Items from a dataset:

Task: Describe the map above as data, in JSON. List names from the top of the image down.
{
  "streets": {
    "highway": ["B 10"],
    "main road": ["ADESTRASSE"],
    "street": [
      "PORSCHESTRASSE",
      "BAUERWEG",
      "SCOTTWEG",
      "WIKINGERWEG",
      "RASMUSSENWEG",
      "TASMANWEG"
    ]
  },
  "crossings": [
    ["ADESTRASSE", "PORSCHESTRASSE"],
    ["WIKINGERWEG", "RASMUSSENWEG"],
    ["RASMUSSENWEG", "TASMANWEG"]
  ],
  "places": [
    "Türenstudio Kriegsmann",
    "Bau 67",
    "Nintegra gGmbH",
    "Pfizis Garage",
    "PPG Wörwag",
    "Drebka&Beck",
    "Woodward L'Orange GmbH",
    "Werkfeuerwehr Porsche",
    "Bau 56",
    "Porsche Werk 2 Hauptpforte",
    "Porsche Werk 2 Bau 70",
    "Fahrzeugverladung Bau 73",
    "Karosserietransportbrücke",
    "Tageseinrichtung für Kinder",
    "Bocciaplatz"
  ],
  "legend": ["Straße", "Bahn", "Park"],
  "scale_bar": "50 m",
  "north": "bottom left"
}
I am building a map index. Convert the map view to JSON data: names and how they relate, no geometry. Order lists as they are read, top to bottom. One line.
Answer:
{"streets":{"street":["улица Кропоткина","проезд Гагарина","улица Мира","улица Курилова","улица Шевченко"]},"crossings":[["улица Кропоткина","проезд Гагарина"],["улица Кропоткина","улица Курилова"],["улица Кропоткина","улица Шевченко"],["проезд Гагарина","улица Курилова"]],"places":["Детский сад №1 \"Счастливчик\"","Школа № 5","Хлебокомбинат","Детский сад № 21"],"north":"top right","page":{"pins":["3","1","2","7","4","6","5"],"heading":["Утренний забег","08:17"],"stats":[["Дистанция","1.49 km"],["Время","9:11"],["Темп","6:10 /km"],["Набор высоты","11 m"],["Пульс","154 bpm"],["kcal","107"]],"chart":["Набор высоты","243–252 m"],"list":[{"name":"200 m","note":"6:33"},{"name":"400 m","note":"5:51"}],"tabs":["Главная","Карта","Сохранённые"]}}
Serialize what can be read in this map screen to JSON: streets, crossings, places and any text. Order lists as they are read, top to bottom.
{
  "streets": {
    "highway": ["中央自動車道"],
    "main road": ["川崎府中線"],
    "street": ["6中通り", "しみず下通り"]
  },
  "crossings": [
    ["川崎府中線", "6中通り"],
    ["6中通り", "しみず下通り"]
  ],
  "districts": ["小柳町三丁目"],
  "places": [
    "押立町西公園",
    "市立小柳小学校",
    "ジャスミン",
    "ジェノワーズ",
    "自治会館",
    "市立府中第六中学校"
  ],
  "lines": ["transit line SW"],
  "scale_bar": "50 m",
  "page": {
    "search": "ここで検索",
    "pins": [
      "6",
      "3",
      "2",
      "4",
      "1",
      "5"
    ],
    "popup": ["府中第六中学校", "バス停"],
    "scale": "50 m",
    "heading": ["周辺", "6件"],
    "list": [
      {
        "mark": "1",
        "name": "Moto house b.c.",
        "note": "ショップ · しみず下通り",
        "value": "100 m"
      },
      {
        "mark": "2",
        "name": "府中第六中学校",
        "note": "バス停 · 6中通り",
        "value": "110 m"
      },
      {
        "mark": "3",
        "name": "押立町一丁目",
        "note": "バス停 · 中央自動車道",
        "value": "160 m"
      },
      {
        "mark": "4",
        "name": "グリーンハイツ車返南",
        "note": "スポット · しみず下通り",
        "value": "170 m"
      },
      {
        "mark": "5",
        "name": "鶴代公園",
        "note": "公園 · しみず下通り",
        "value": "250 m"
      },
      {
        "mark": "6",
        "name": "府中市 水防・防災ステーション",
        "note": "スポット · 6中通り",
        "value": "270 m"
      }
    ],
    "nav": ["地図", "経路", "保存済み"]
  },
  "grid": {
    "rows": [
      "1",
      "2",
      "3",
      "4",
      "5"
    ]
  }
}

▶ [Task requirements] Every entry is to be restated exactly, with no line dropped.

▶ [Task response]
Task: Describe the map above as data, in JSON. List names from the top of the image down.
{
  "streets": {
    "highway": ["B 10"],
    "main road": ["ADESTRASSE"],
    "street": [
      "PORSCHESTRASSE",
      "BAUERWEG",
      "SCOTTWEG",
      "WIKINGERWEG",
      "RASMUSSENWEG",
      "TASMANWEG"
    ]
  },
  "crossings": [
    ["ADESTRASSE", "PORSCHESTRASSE"],
    ["WIKINGERWEG", "RASMUSSENWEG"],
    ["RASMUSSENWEG", "TASMANWEG"]
  ],
  "places": [
    "Türenstudio Kriegsmann",
    "Bau 67",
    "Nintegra gGmbH",
    "Pfizis Garage",
    "PPG Wörwag",
    "Drebka&Beck",
    "Woodward L'Orange GmbH",
    "Werkfeuerwehr Porsche",
    "Bau 56",
    "Porsche Werk 2 Hauptpforte",
    "Porsche Werk 2 Bau 70",
    "Fahrzeugverladung Bau 73",
    "Karosserietransportbrücke",
    "Tageseinrichtung für Kinder",
    "Bocciaplatz"
  ],
  "legend": ["Straße", "Bahn", "Park"],
  "scale_bar": "50 m",
  "north": "bottom left"
}
I am building a map index. Convert the map view to JSON data: names and how they relate, no geometry. Order lists as they are read, top to bottom. One line.
Answer:
{"streets":{"street":["улица Кропоткина","проезд Гагарина","улица Мира","улица Курилова","улица Шевченко"]},"crossings":[["улица Кропоткина","проезд Гагарина"],["улица Кропоткина","улица Курилова"],["улица Кропоткина","улица Шевченко"],["проезд Гагарина","улица Курилова"]],"places":["Детский сад №1 \"Счастливчик\"","Школа № 5","Хлебокомбинат","Детский сад № 21"],"north":"top right","page":{"pins":["3","1","2","7","4","6","5"],"heading":["Утренний забег","08:17"],"stats":[["Дистанция","1.49 km"],["Время","9:11"],["Темп","6:10 /km"],["Набор высоты","11 m"],["Пульс","154 bpm"],["kcal","107"]],"chart":["Набор высоты","243–252 m"],"list":[{"name":"200 m","note":"6:33"},{"name":"400 m","note":"5:51"}],"tabs":["Главная","Карта","Сохранённые"]}}
Serialize what can be read in this map screen to JSON: streets, crossings, places and any text. Order lists as they are read, top to bottom.
{
  "streets": {
    "highway": ["中央自動車道"],
    "main road": ["川崎府中線"],
    "street": ["6中通り", "しみず下通り"]
  },
  "crossings": [
    ["川崎府中線", "6中通り"],
    ["6中通り", "しみず下通り"]
  ],
  "districts": ["小柳町三丁目"],
  "places": [
    "押立町西公園",
    "市立小柳小学校",
    "ジャスミン",
    "ジェノワーズ",
    "自治会館",
    "市立府中第六中学校"
  ],
  "lines": ["transit line SW"],
  "scale_bar": "50 m",
  "page": {
    "search": "ここで検索",
    "pins": [
      "6",
      "3",
      "2",
      "4",
      "1",
      "5"
    ],
    "popup": ["府中第六中学校", "バス停"],
    "scale": "50 m",
    "heading": ["周辺", "6件"],
    "list": [
      {
        "mark": "1",
        "name": "Moto house b.c.",
        "note": "ショップ · しみず下通り",
        "value": "100 m"
      },
      {
        "mark": "2",
        "name": "府中第六中学校",
        "note": "バス停 · 6中通り",
        "value": "110 m"
      },
      {
        "mark": "3",
        "name": "押立町一丁目",
        "note": "バス停 · 中央自動車道",
        "value": "160 m"
      },
      {
        "mark": "4",
        "name": "グリーンハイツ車返南",
        "note": "スポット · しみず下通り",
        "value": "170 m"
      },
      {
        "mark": "5",
        "name": "鶴代公園",
        "note": "公園 · しみず下通り",
        "value": "250 m"
      },
      {
        "mark": "6",
        "name": "府中市 水防・防災ステーション",
        "note": "スポット · 6中通り",
        "value": "270 m"
      }
    ],
    "nav": ["地図", "経路", "保存済み"]
  },
  "grid": {
    "rows": [
      "1",
      "2",
      "3",
      "4",
      "5"
    ]
  }
}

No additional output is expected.